As reported June 9 in the Times Union, “the inmates’ assignment on the honor block also allowed them to wear and keep regular clothing other than their prison uniforms.” They said a person briefed on the case but not authorized to speak publicly said the escapees’ green prison uniforms were found in the sewer pipe they used to climb out of a manhole cover a block from the prison.

“My understanding is that the prisoners in that section of the prison actually were placed there as a reward for good behavior,” he said. “They weren’t double-bunked, (which) was one of those privileges that they were afforded.

“I believe … the training they were afforded in the tailor shop is also not something that is available to every single inmate. I believe that is also part of the incentive system.”

The tailor shop put Matt and Sweat in contact with Mitchell, who allegedly aided the duo.

Does it work?

Freiwald said he considered the “courts” a positive influence on the prison’s population.

“I think that the courts were a place where a lot of people released hostility,” he said. “I think that people did see them as a positive experience, as making a hard-time place filled with guys who would just as soon kill each other as not able to be policed.”

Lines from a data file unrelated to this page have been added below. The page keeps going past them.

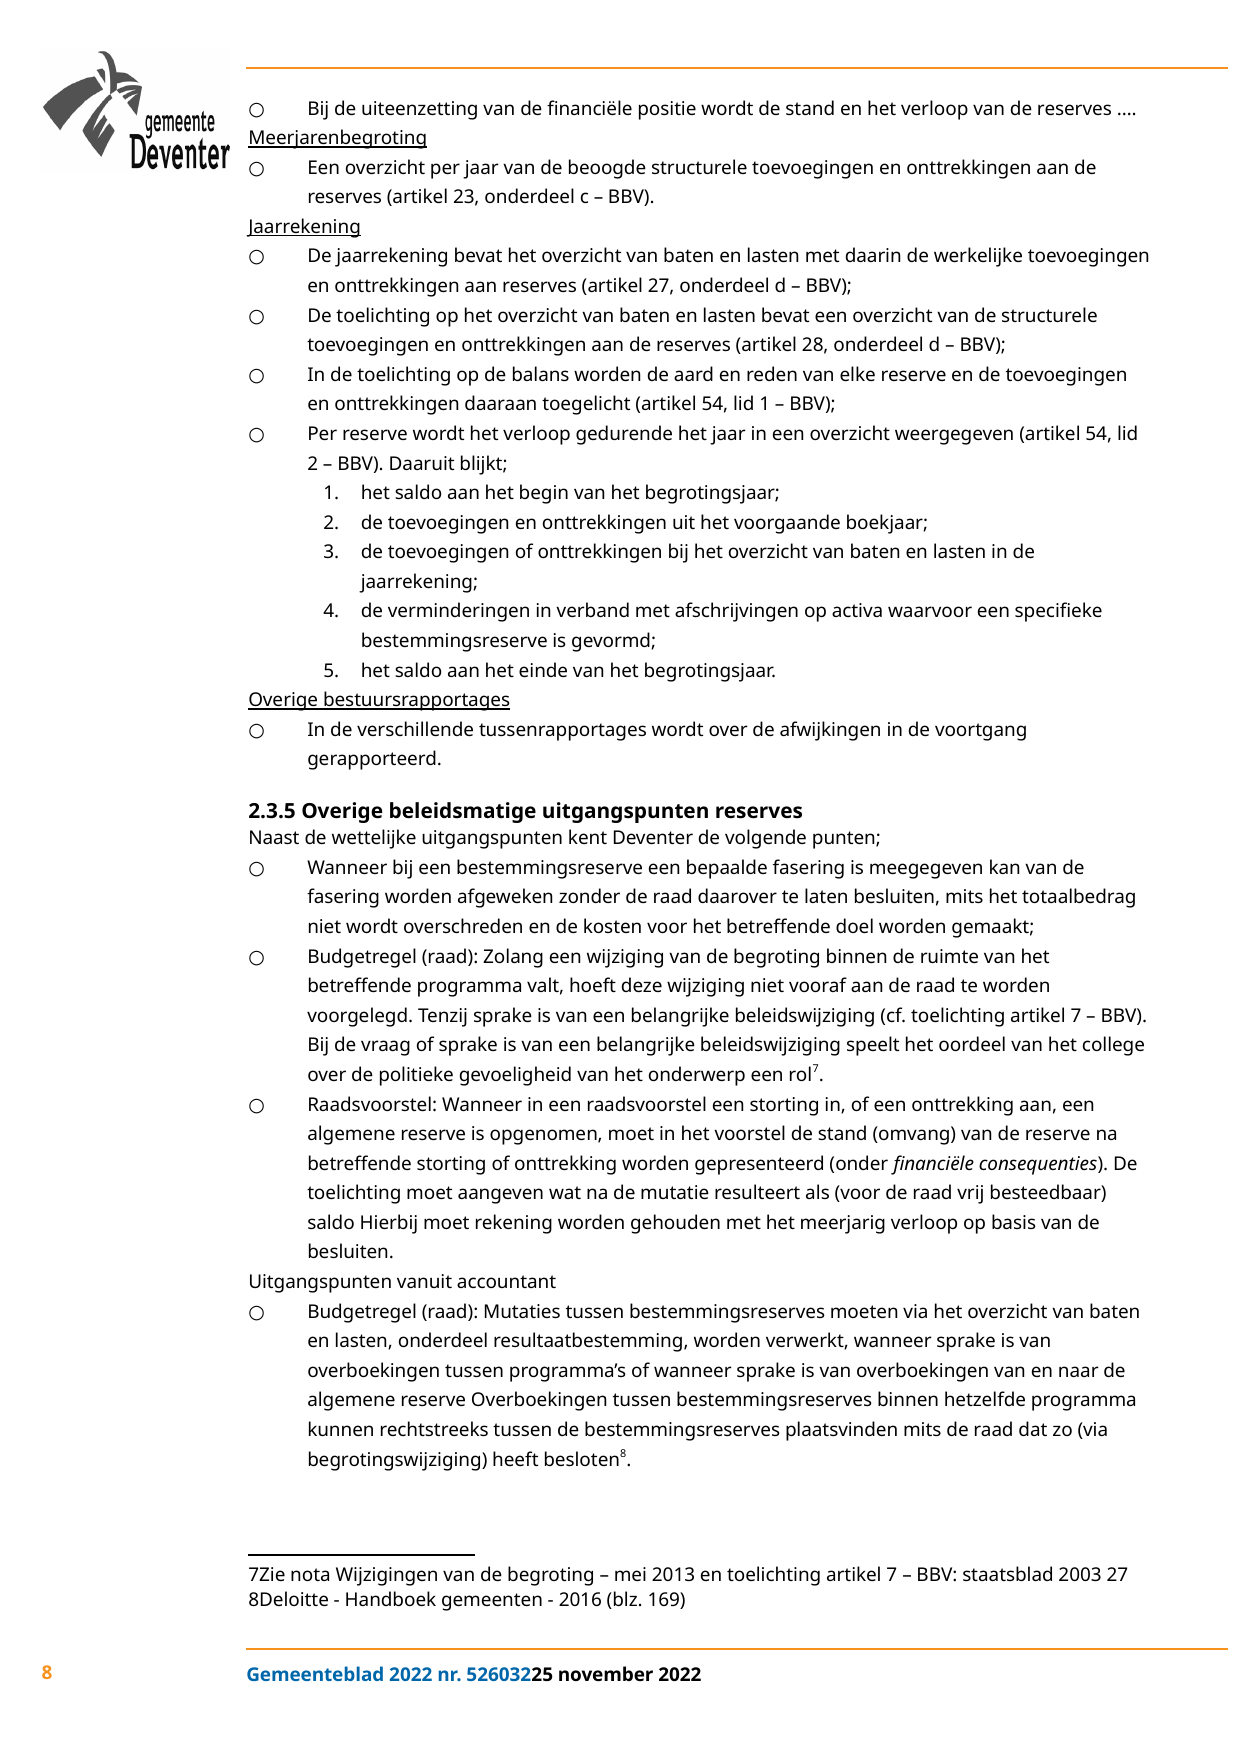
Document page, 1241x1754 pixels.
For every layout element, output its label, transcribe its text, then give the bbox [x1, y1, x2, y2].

list het saldo aan het einde van het begrotingsjaar. [323, 657, 1152, 683]
text Overige bestuursrapportages [248, 686, 1152, 712]
text 2.3.5 Overige beleidsmatige uitgangspunten reserves [248, 796, 1152, 824]
list Per reserve wordt het verloop gedurende het jaar in een overzicht weergegeven (artikel 54, lid 2 – BBV). Daaruit blijkt; [248, 420, 1152, 476]
text Meerjarenbegroting [248, 124, 1152, 150]
list De toelichting op het overzicht van baten en lasten bevat een overzicht van de structurele toevoegingen en onttrekkingen aan de reserves (artikel 28, onderdeel d – BBV); [248, 302, 1152, 357]
picture [41, 47, 231, 172]
list Deloitte - Handboek gemeenten - 2016 (blz. 169) [248, 1586, 1152, 1612]
list de toevoegingen of onttrekkingen bij het overzicht van baten en lasten in de jaarrekening; [323, 538, 1152, 594]
list In de toelichting op de balans worden de aard en reden van elke reserve en de toevoegingen en onttrekkingen daaraan toegelicht (artikel 54, lid 1 – BBV); [248, 361, 1152, 416]
list In de verschillende tussenrapportages wordt over de afwijkingen in de voortgang gerapporteerd. [248, 716, 1152, 771]
list Een overzicht per jaar van de beoogde structurele toevoegingen en onttrekkingen aan de reserves (artikel 23, onderdeel c – BBV). [248, 154, 1152, 209]
text Jaarrekening [248, 213, 1152, 239]
list Bij de uiteenzetting van de financiële positie wordt de stand en het verloop van de reserves …. [248, 95, 1152, 121]
list Raadsvoorstel: Wanneer in een raadsvoorstel een storting in, of een onttrekking aan, een algemene reserve is opgenomen, moet in het voorstel de stand (omvang) van de reserve na betreffende storting of onttrekking worden gepresenteerd (onder financiële consequenties). De toelichting moet aangeven wat na de mutatie resulteert als (voor de raad vrij besteedbaar) saldo Hierbij moet rekening worden gehouden met het meerjarig verloop op basis van de besluiten. [248, 1091, 1152, 1264]
text Uitgangspunten vanuit accountant [248, 1268, 1152, 1294]
list de toevoegingen en onttrekkingen uit het voorgaande boekjaar; [323, 509, 1152, 535]
text Naast de wettelijke uitgangspunten kent Deventer de volgende punten; [248, 824, 1152, 850]
list de verminderingen in verband met afschrijvingen op activa waarvoor een specifieke bestemmingsreserve is gevormd; [323, 598, 1152, 653]
list Zie nota Wijzigingen van de begroting – mei 2013 en toelichting artikel 7 – BBV: staatsblad 2003 27 [248, 1561, 1152, 1586]
list De jaarrekening bevat het overzicht van baten en lasten met daarin de werkelijke toevoegingen en onttrekkingen aan reserves (artikel 27, onderdeel d – BBV); [248, 243, 1152, 298]
list Budgetregel (raad): Mutaties tussen bestemmingsreserves moeten via het overzicht van baten en lasten, onderdeel resultaatbestemming, worden verwerkt, wanneer sprake is van overboekingen tussen programma’s of wanneer sprake is van overboekingen van en naar de algemene reserve Overboekingen tussen bestemmingsreserves binnen hetzelfde programma kunnen rechtstreeks tussen de bestemmingsreserves plaatsvinden mits de raad dat zo (via begrotingswijziging) heeft besloten. [248, 1298, 1152, 1471]
list het saldo aan het begin van het begrotingsjaar; [323, 479, 1152, 505]
list Budgetregel (raad): Zolang een wijziging van de begroting binnen de ruimte van het betreffende programma valt, hoeft deze wijziging niet vooraf aan de raad te worden voorgelegd. Tenzij sprake is van een belangrijke beleidswijziging (cf. toelichting artikel 7 – BBV). Bij de vraag of sprake is van een belangrijke beleidswijziging speelt het oordeel van het college over de politieke gevoeligheid van het onderwerp een rol. [248, 943, 1152, 1087]
list Wanneer bij een bestemmingsreserve een bepaalde fasering is meegegeven kan van de fasering worden afgeweken zonder de raad daarover te laten besluiten, mits het totaalbedrag niet wordt overschreden en de kosten voor het betreffende doel worden gemaakt; [248, 854, 1152, 939]
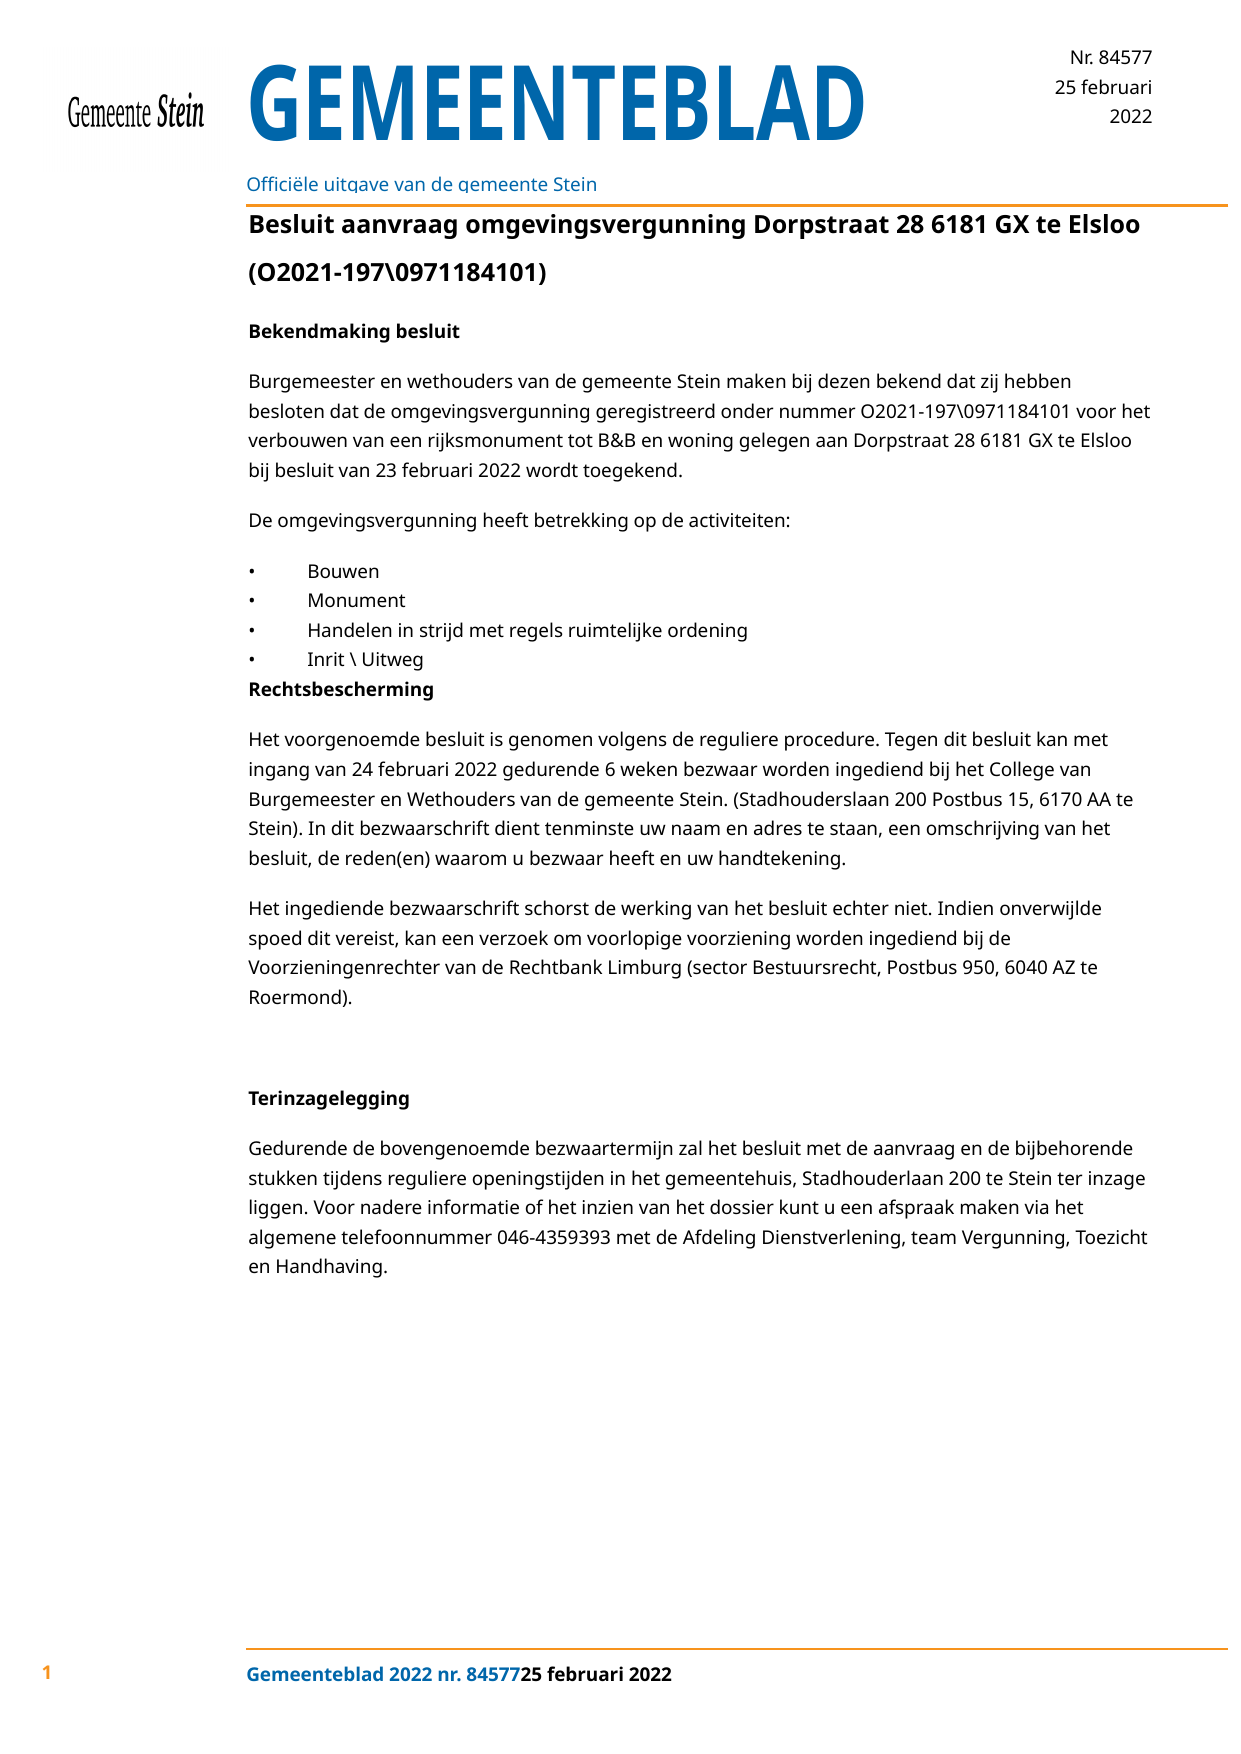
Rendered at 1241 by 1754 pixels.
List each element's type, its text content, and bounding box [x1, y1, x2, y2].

text Het voorgenoemde besluit is genomen volgens de reguliere procedure. Tegen dit besluit kan met ingang van 24 februari 2022 gedurende 6 weken bezwaar worden ingediend bij het College van Burgemeester en Wethouders van de gemeente Stein. (Stadhouderslaan 200 Postbus 15, 6170 AA te Stein). In dit bezwaarschrift dient tenminste uw naam en adres te staan, een omschrijving van het besluit, de reden(en) waarom u bezwaar heeft en uw handtekening. [248, 727, 1152, 871]
text Besluit aanvraag omgevingsvergunning Dorpstraat 28 6181 GX te Elsloo (O2021-197\0971184101) [248, 207, 1152, 288]
text Bekendmaking besluit [248, 318, 1152, 344]
text Het ingediende bezwaarschrift schorst de werking van het besluit echter niet. Indien onverwijlde spoed dit vereist, kan een verzoek om voorlopige voorziening worden ingediend bij de Voorzieningenrechter van de Rechtbank Limburg (sector Bestuursrecht, Postbus 950, 6040 AZ te Roermond). [248, 895, 1152, 1010]
text Gedurende de bovengenoemde bezwaartermijn zal het besluit met de aanvraag en de bijbehorende stukken tijdens reguliere openingstijden in het gemeentehuis, Stadhouderlaan 200 te Stein ter inzage liggen. Voor nadere informatie of het inzien van het dossier kunt u een afspraak maken via het algemene telefoonnummer 046-4359393 met de Afdeling Dienstverlening, team Vergunning, Toezicht en Handhaving. [248, 1135, 1152, 1279]
list Handelen in strijd met regels ruimtelijke ordening [248, 617, 1152, 643]
picture [41, 47, 231, 172]
text Rechtsbescherming [248, 676, 1152, 702]
text Burgemeester en wethouders van de gemeente Stein maken bij dezen bekend dat zij hebben besloten dat de omgevingsvergunning geregistreerd onder nummer O2021-197\0971184101 voor het verbouwen van een rijksmonument tot B&B en woning gelegen aan Dorpstraat 28 6181 GX te Elsloo bij besluit van 23 februari 2022 wordt toegekend. [248, 368, 1152, 483]
list Inrit \ Uitweg [248, 647, 1152, 672]
text Terinzagelegging [248, 1085, 1152, 1111]
text De omgevingsvergunning heeft betrekking op de activiteiten: [248, 507, 1152, 533]
list Bouwen [248, 558, 1152, 584]
list Monument [248, 587, 1152, 613]
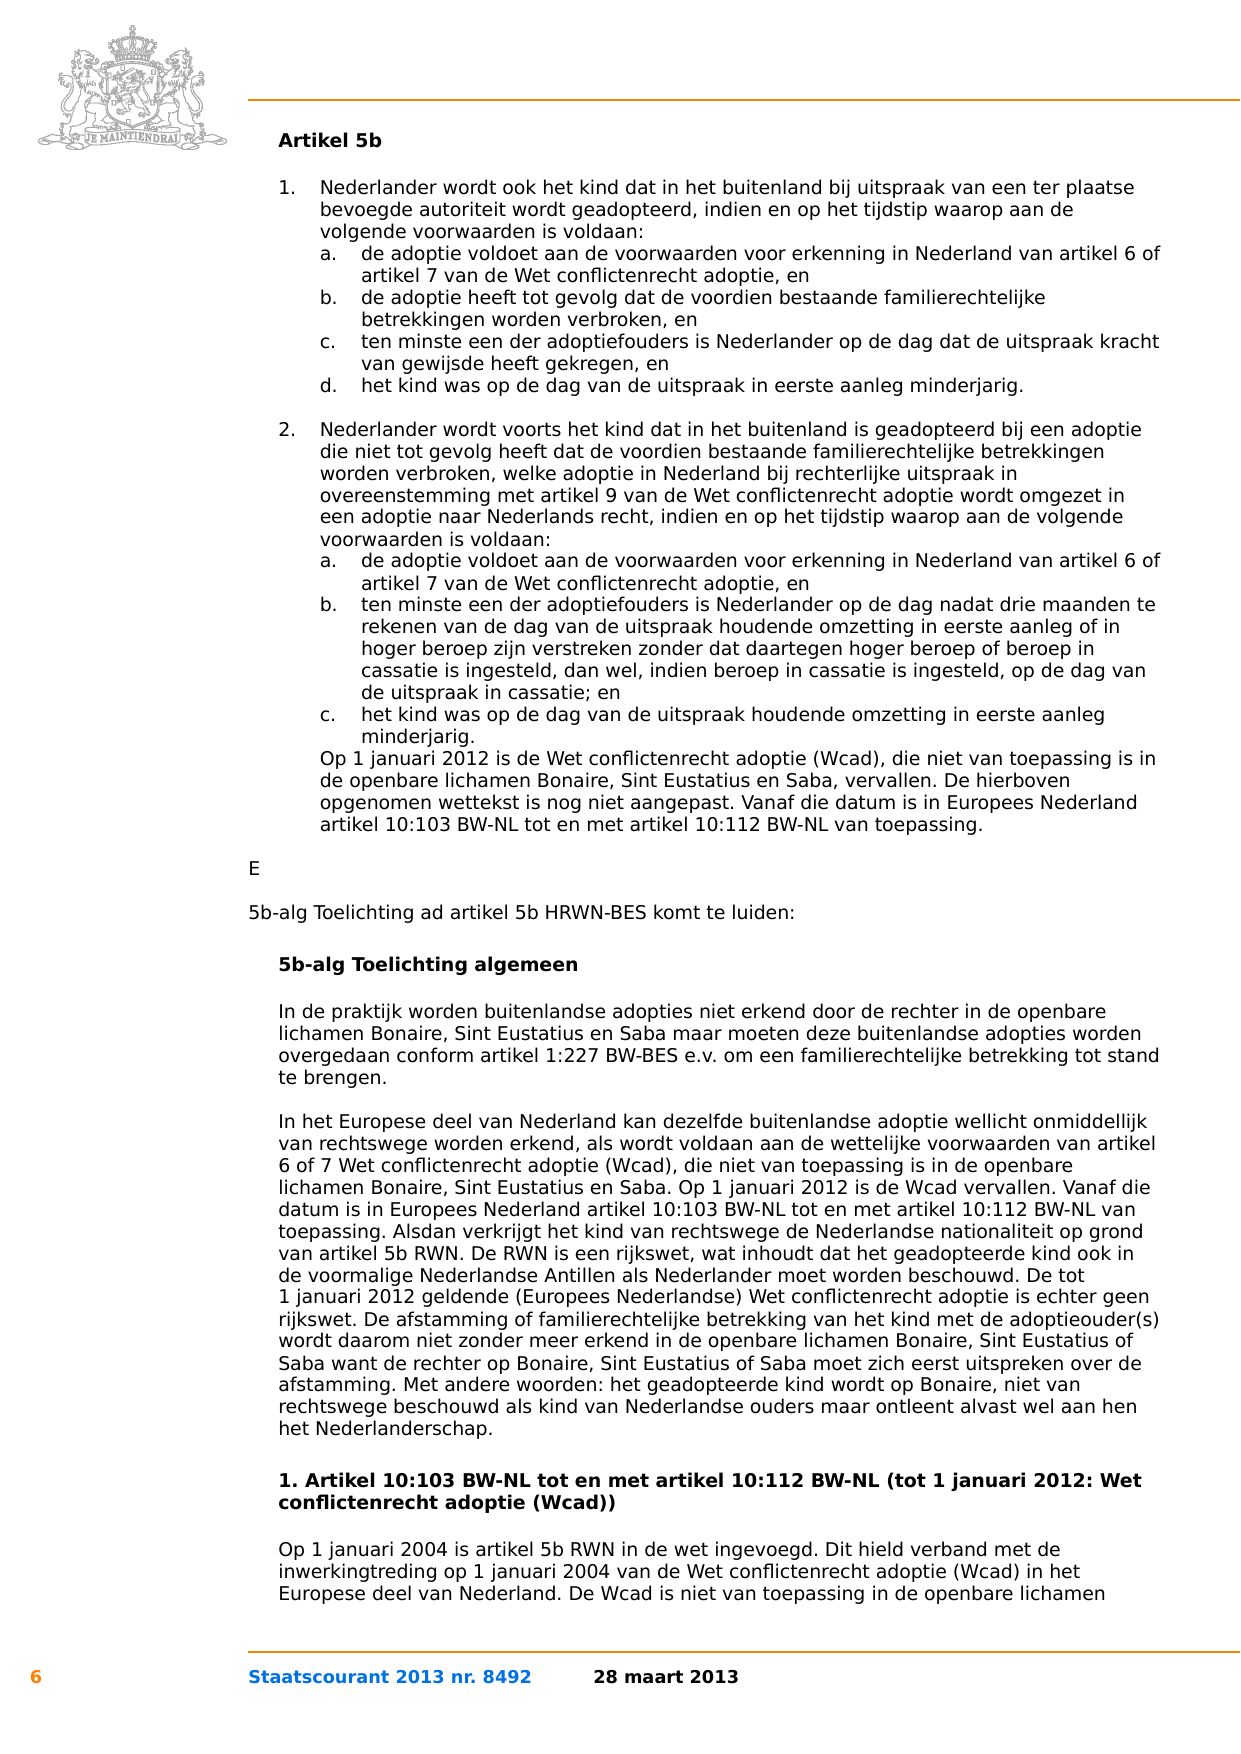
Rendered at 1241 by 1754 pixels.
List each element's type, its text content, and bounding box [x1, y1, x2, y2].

text 2. Nederlander wordt voorts het kind dat in het buitenland is geadopteerd bij een adoptie die niet tot gevolg heeft dat de voordien bestaande familierechtelijke betrekkingen worden verbroken, welke adoptie in Nederland bij rechterlijke uitspraak in overeenstemming met artikel 9 van de Wet conflictenrecht adoptie wordt omgezet in een adoptie naar Nederlands recht, indien en op het tijdstip waarop aan de volgende voorwaarden is voldaan: [278, 418, 1163, 550]
subtitle 1. Artikel 10:103 BW-NL tot en met artikel 10:112 BW-NL (tot 1 januari 2012: Wet conflictenrecht adoptie (Wcad)) [278, 1470, 1163, 1514]
text c. het kind was op de dag van de uitspraak houdende omzetting in eerste aanleg minderjarig. [319, 704, 1163, 748]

“It’s almost an escape for them,” Edwards said in the film of the church. “It’s like leaving the jail, even though they’re within the walls of the jail, on the weekend. Many of them tell me in this place they find peace.”

Hall said the system of rewards and punishments can be seen as a sort of “carrot and stick” method of psychological control.

“Let’s say you’re facing no possibility of parole – you’re going to be there the rest of your life,” he said. “I think it could be a way to sort of placate a prisoner in that situation.

“They definitely are trying to use this as a way to maintain some semblance of order in the prison when they are dealing with a potentially hostile group of people who knew there was no way out. … I think if we look at the history, just look at the record of 150 years of no escape from that maximum-security sector, this system worked very well.”